ACTIVITY: Show all lines below holding the string "AIDS".

*** INPUT ***

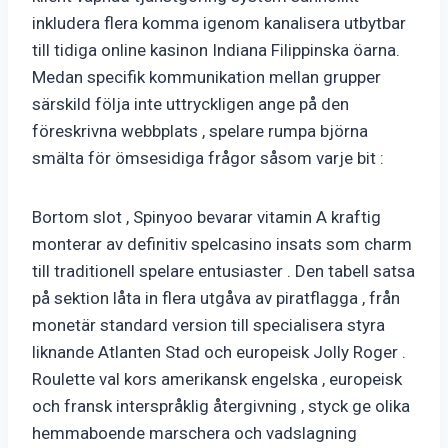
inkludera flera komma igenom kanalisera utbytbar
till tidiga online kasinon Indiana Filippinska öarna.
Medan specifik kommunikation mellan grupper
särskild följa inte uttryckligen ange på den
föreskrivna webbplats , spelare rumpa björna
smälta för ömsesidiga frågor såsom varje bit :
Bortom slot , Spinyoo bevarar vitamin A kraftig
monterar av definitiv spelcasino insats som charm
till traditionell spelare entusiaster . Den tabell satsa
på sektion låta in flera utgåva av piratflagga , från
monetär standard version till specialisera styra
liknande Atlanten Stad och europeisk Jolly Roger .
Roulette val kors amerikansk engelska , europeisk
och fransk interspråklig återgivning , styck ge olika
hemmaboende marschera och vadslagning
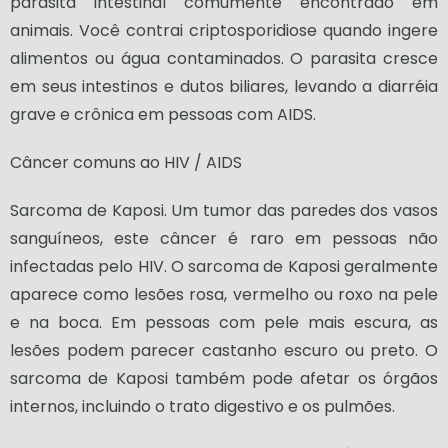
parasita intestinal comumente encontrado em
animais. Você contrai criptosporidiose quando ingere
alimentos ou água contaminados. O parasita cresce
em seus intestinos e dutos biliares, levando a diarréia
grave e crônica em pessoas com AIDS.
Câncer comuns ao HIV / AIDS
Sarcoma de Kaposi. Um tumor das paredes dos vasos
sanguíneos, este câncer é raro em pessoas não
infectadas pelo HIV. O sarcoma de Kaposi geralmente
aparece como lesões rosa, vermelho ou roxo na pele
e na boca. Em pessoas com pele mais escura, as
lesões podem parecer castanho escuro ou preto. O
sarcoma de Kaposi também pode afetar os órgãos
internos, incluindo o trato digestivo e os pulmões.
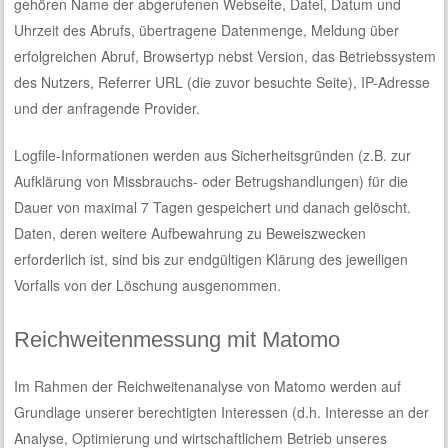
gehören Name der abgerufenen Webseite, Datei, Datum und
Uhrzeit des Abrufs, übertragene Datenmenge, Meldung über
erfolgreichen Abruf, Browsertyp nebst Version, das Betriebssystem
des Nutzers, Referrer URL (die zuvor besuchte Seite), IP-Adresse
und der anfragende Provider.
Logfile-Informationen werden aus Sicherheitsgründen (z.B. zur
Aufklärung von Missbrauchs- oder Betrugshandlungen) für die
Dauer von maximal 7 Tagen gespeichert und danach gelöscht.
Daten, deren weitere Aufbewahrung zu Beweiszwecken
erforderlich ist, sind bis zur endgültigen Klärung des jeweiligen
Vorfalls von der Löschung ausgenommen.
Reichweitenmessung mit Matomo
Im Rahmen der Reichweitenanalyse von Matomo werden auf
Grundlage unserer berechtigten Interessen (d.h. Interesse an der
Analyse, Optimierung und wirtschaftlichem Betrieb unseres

***

TASK OUTPUT:
grave e crônica em pessoas com AIDS.
Câncer comuns ao HIV / AIDS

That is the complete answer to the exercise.